Al piano superiore si trova l’installazione Before the Beginning and After the End, risultato di una collaborazione tra Goshka Macuga e Patrick Tresset. Cinque tavoli presentano rotoli di carta lunghi 9,5 metri ricoperti da schizzi, disegni, testi, formule matematiche e diagrammi tracciati con penne biro dal sistema “Paul-n” realizzato da Tresset, che illustrano la storia del progresso umano. Sul sesto e ultimo tavolo i robot della serie “Paul-A” continuano a disegnare in tempo reale per tutta la durata della mostra. Le loro intenzioni non sono del tutto esplicite, a metà tra l’atto di sovrascrivere e quello di rimuovere le narrazioni antropocentriche che sembrano illustrare. Opere d’arte antica e contemporanea di artisti come Hanne Darboven, Lucio Fontana, Sherrie Levine, Piero Manzoni e Dieter Roth, oggetti rari, libri e documenti sono disposti sopra i rotoli, creando una giustapposizione che racconta l’evoluzione dell’umanità e il suo possibile collasso.

I tre ambienti della Cisterna accolgono una nuova installazione realizzata da Macuga e composta da 73 teste di bronzo che rappresentano 61 figure storiche e contemporanee come Albert Einstein, Sigmund Freud, Martin Luther King, Karl Marx, Mary Shelley e Aaron Swartz, collegate tra loro da lunghe barre metalliche.

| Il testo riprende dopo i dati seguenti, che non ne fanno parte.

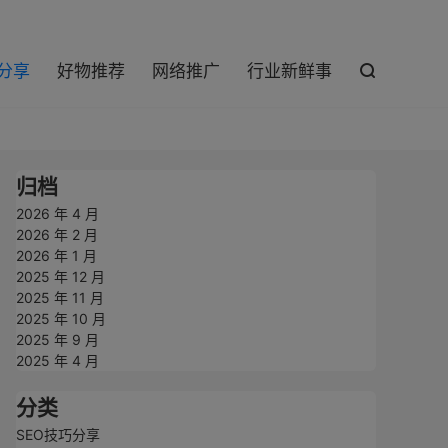

巧分享
好物推荐
网络推广
行业新鲜事

归档
2026 年 4 月
2026 年 2 月
2026 年 1 月
2025 年 12 月
2025 年 11 月
2025 年 10 月
2025 年 9 月
2025 年 4 月
分类
SEO技巧分享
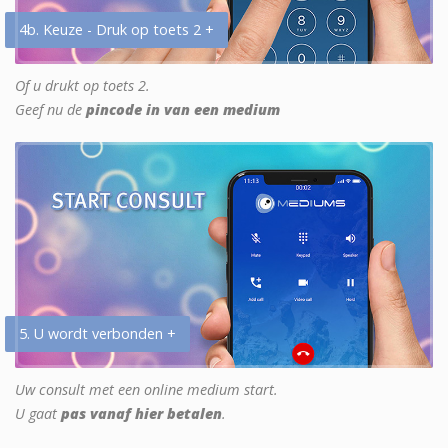
4b. Keuze - Druk op toets 2 +
Of u drukt op toets 2.
Geef nu de
pincode in van een medium
5. U wordt verbonden +
Uw consult met een online medium start.
U gaat
pas vanaf hier betalen
.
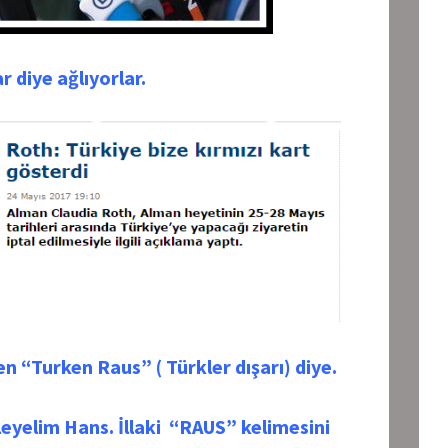
r diye ağlıyorlar.
en “Turken Raus” ( Türkler dışarı) diye.
eyelim Hans. İllaki “RAUS” kelimesini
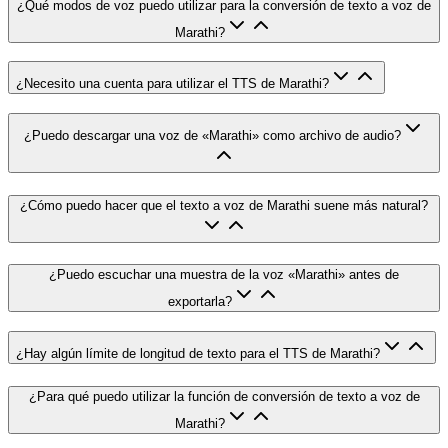
¿Qué modos de voz puedo utilizar para la conversión de texto a voz de
Marathi?
¿Necesito una cuenta para utilizar el TTS de Marathi?
¿Puedo descargar una voz de «Marathi» como archivo de audio?
¿Cómo puedo hacer que el texto a voz de Marathi suene más natural?
¿Puedo escuchar una muestra de la voz «Marathi» antes de
exportarla?
¿Hay algún límite de longitud de texto para el TTS de Marathi?
¿Para qué puedo utilizar la función de conversión de texto a voz de
Marathi?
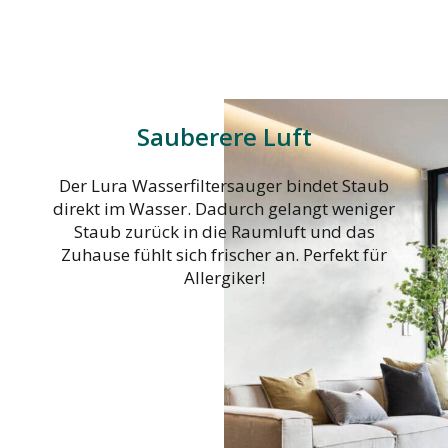
Sauberere Luft
Der Lura Wasserfiltersauger bindet Staub
direkt im Wasser. Dadurch gelangt weniger
Staub zurück in die Raumluft und das
Zuhause fühlt sich frischer an. Perfekt für
Allergiker!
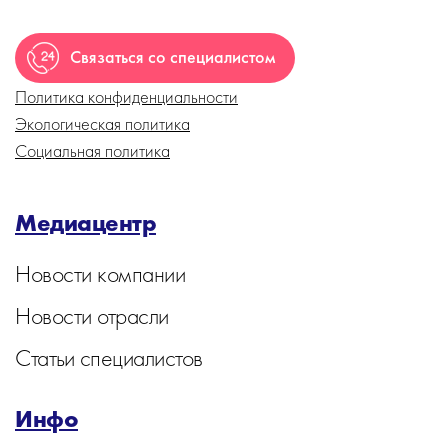
Связаться со специалистом
Политика конфиденциальности
Экологическая политика
Социальная политика
Медиацентр
Новости компании
Новости отрасли
Статьи специалистов
Инфо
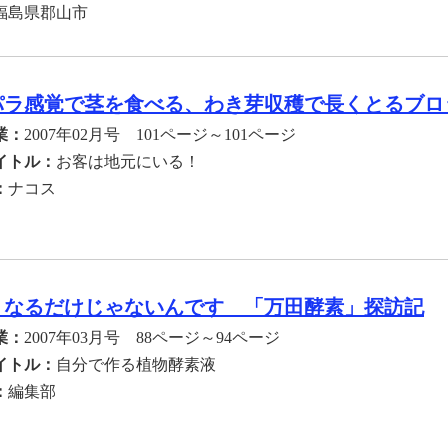
福島県郡山市
パラ感覚で茎を食べる、わき芽収穫で長くとるブロ
業：
2007年02月号 101ページ～101ページ
イトル：
お客は地元にいる！
：
ナコス
くなるだけじゃないんです 「万田酵素」探訪記
業：
2007年03月号 88ページ～94ページ
イトル：
自分で作る植物酵素液
：
編集部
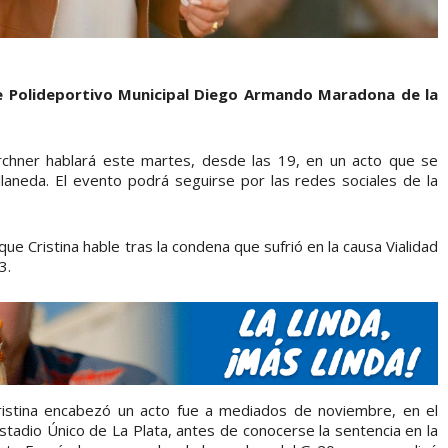
te Polideportivo Municipal Diego Armando Maradona de la
irchner hablará este martes, desde las 19, en un acto que se
llaneda. El evento podrá seguirse por las redes sociales de la
e Cristina hable tras la condena que sufrió en la causa Vialidad
3.
ristina encabezó un acto fue a mediados de noviembre, en el
 Estadio Único de La Plata, antes de conocerse la sentencia en la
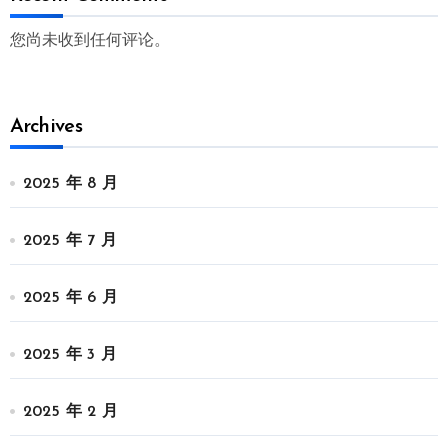
您尚未收到任何评论。
Archives
2025 年 8 月
2025 年 7 月
2025 年 6 月
2025 年 3 月
2025 年 2 月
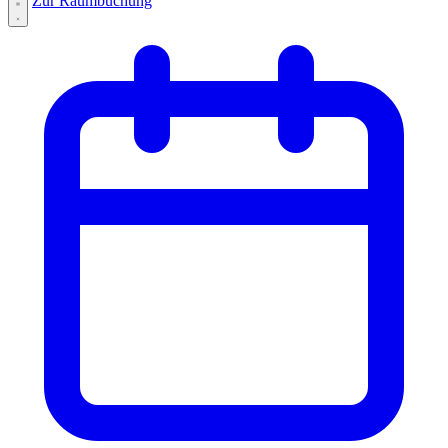
Zur Raumbuchung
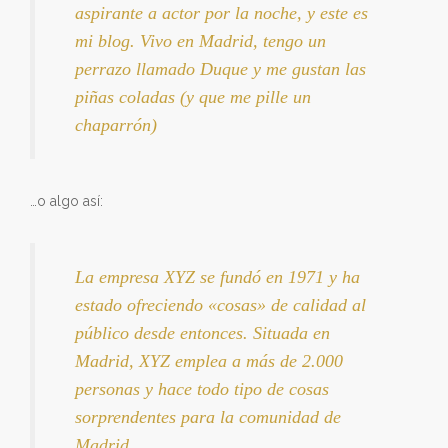
aspirante a actor por la noche, y este es
mi blog. Vivo en Madrid, tengo un
perrazo llamado Duque y me gustan las
piñas coladas (y que me pille un
chaparrón)
…o algo así:
La empresa XYZ se fundó en 1971 y ha
estado ofreciendo «cosas» de calidad al
público desde entonces. Situada en
Madrid, XYZ emplea a más de 2.000
personas y hace todo tipo de cosas
sorprendentes para la comunidad de
Madrid.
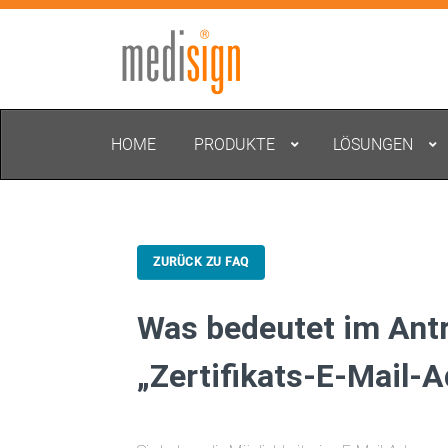
HOME
PRODUKTE
LÖSUNGEN
ZURÜCK ZU FAQ
Was bedeutet im Ant
„Zertifikats-E-Mail-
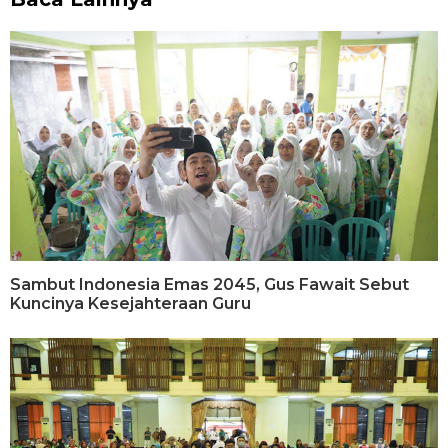
Sambut Indonesia Emas 2045, Gus Fawait Sebut
Kuncinya Kesejahteraan Guru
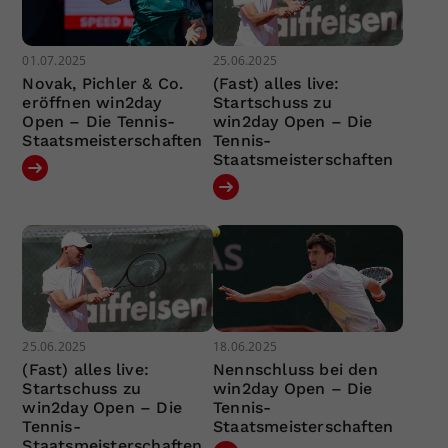
01.07.2025
25.06.2025
Novak, Pichler & Co.
(Fast) alles live:
eröffnen win2day
Startschuss zu
Open – Die Tennis-
win2day Open – Die
Staatsmeisterschaften
Tennis-
Staatsmeisterschaften
25.06.2025
18.06.2025
(Fast) alles live:
Nennschluss bei den
Startschuss zu
win2day Open – Die
win2day Open – Die
Tennis-
Tennis-
Staatsmeisterschaften
Staatsmeisterschaften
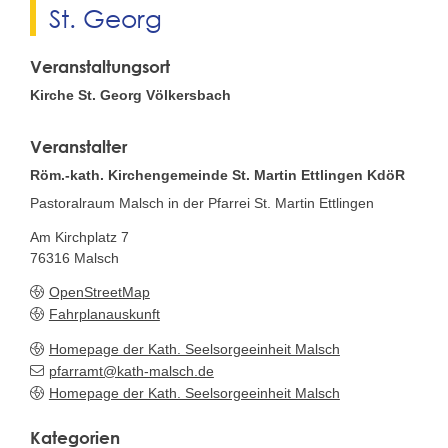
St. Georg
Veranstaltungsort
Kirche St. Georg Völkersbach
Veranstalter
Röm.-kath. Kirchengemeinde St. Martin Ettlingen KdöR
Pastoralraum Malsch in der Pfarrei St. Martin Ettlingen
Am Kirchplatz 7
76316
Malsch
OpenStreetMap
Fahrplanauskunft
Homepage der Kath. Seelsorgeeinheit Malsch
pfarramt@kath-malsch.de
Homepage der Kath. Seelsorgeeinheit Malsch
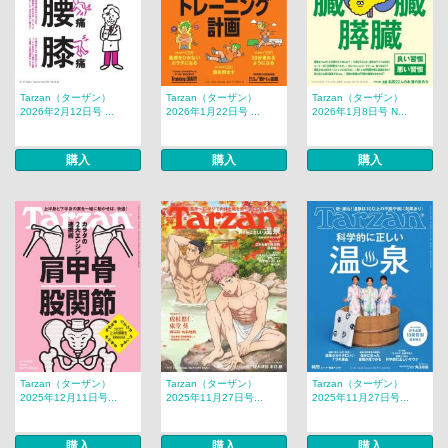
Tarzan（ターザン）
Tarzan（ターザン）
Tarzan（ターザン）
2026年2月12日号 ...
2026年1月22日号 ...
2026年1月8日号 N...
購入
購入
購入
Tarzan（ターザン）
Tarzan（ターザン）
Tarzan（ターザン）
2025年12月11日号...
2025年11月27日号...
2025年11月27日号...
購入
購入
購入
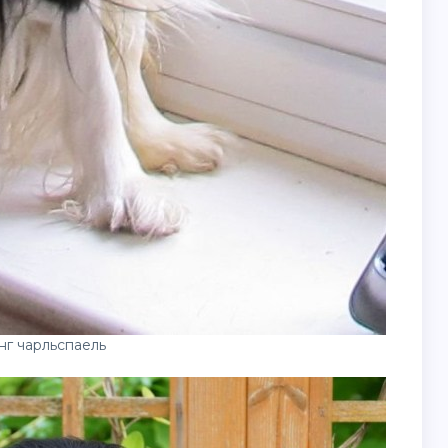
нг чарльспаель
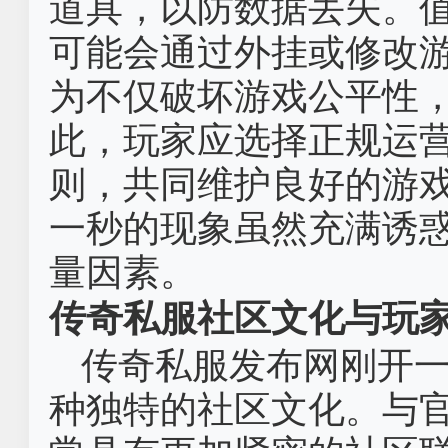
道具，以防数据丢失。
可能会通过外挂或修改
为不仅破坏游戏公平性
此，玩家应选择正规运
则，共同维护良好的游
一秒的现象虽然充满诱
量因素。
传奇私服社区文化与玩
传奇私服发布网刚开
种独特的社区文化。与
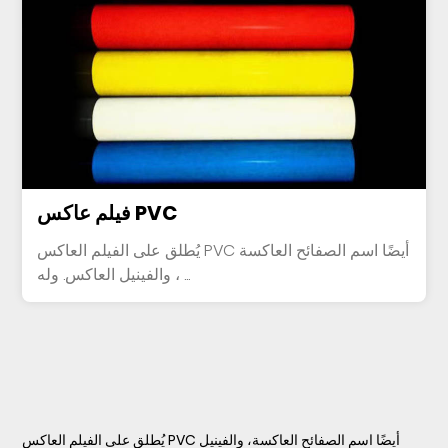
فيلم عاكس PVC
يُطلق على الفيلم العاكس PVC أيضًا اسم الصفائح العاكسة
، والفينيل العاكس. وله ...
يُطلق على الفيلم العاكس PVC أيضًا اسم الصفائح العاكسة، والفينيل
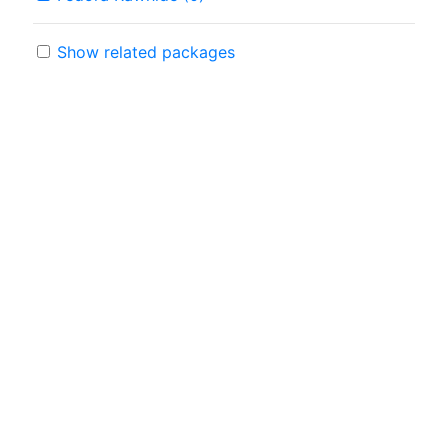
Show related packages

L’opera ricorda una struttura molecolare ed evoca la proposta di Einstein che prevedeva una leadership intellettuale capace di sostituire l’attuale modello dell’autorità politica. Questo lavoro può essere letto come l’incontro immaginario tra pensatori di diverse epoche storiche e provenienze geografiche e culturali, le cui idee riflettono la complessità della natura umana e della sua storia.

Il contributo di Goshka Macuga si estende sotto forma d’intervento anche nello studiolo, presentato all’interno della mostra “An Introduction”, in corso nella galleria Sud e nel Deposito fino al 25 aprile 2016. Fin dal Rinascimento, l’estetica dello studiolo tradizionale è ispirata alla relazione tra architettura e arte della memoria. L’intervento, dal titolo “Al la filo de la homo kiu manĝis la skribrulaĵon”, sottolinea l’associazione tra lo studiolo come dispositivo per la pratica della conoscenza, l’architettura della memoria umana e la concezione dell’ambiente espositivo o dell’opera d’arte come spazio di contemplazione. Macuga animerà lo studiolo, utilizzandolo come luogo per una serie di letture pubbliche di testi significativi in Esperanto. I readings esprimono la difficoltà di relazione con la pratica della conoscenza, evocando sia le intenzioni utopiche alla base dell’invenzione di una lingua artificiale sia il fallimento dell’idea stessa di un linguaggio universale e di una cultura umana condivisa.